The whole idea of a stereotype is to simplify. Instead of embracing diversity,that it’s this or maybe that ,you have just one large statement; it is this – Chimamanda Adichie ( The Danger Of A Single Story)
In my case my early reading of books by European and American writers had created a singular story which blinkered my world view and narrowed the pool from which I drew my inspiration. This all changed in my teen years were my literature classes were to juxtaposition the works of William Shakespeare and the Chinua Achebe. This enabled me to appreciate the power of different stories by affording me the opportunity to appreciate a writer from a different era in English in Shakespeare and the “Father of African literature” Chinua Achebe. Achebe’s masterpiece Things Fall Apart however was more defining. A writer who the great Nelson Mandela himself said this of “He is the writer in whose company the prison walls came down”. Because of Chinua Achebe and other African writers I went through a mental shift in my perception of writing and was confronted with a new and more relevant inspiration. In started to write about things I recognised. It was the inspiration I needed to find my own voice and write my own story .

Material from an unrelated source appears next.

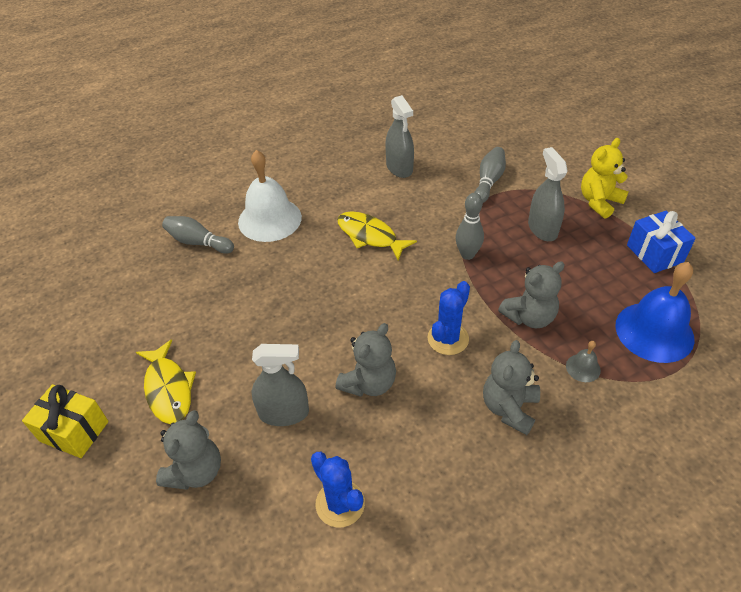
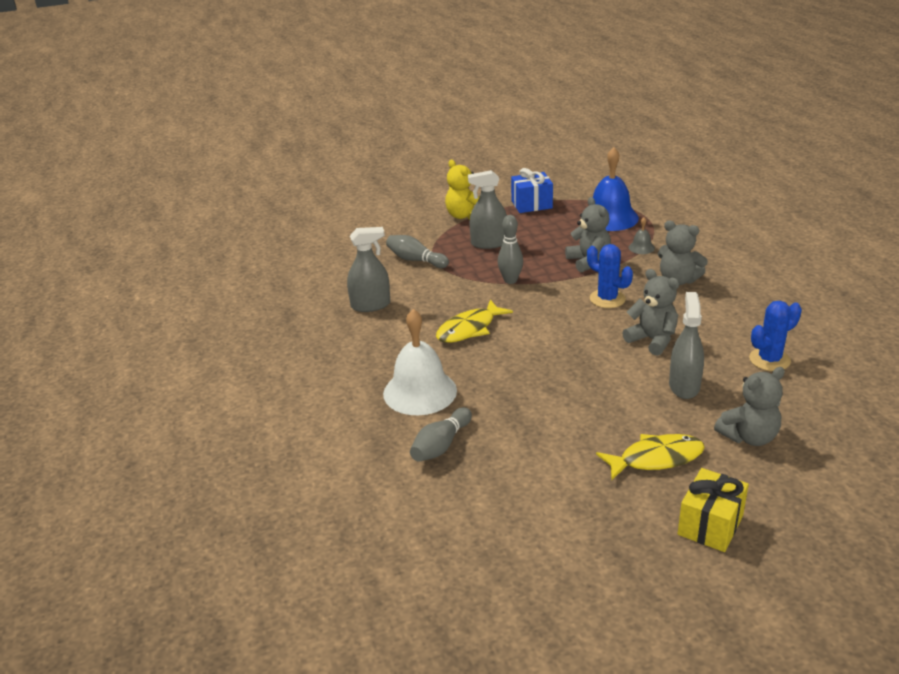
camera: 80 degrees left, 15 degrees down
(195, 471) = (749, 437): grey teddy bear -> grey teddy bear turned 120 degrees clockwise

It is important to point out that every journey is not without its setbacks and most stories include failure. As with any story with a happy ending how the characters deal with adversity is key. Based on this I believe that inspiration is the Florence Nightangle of our ambitions. Selflessly nursing our ambition when its been battered by with failure until such a point when we fully recover and finally realise our dreams. So never give up trying to do what you really want to do. Where there is love and inspiration, you cannot go wrong. Above all Inspiration is free but sometimes you just have to go and get it. Let inspiration be the nurse to your ambition.
I hope I have managed to make you think about which story inspires you and whether or not you have a story that will inspire.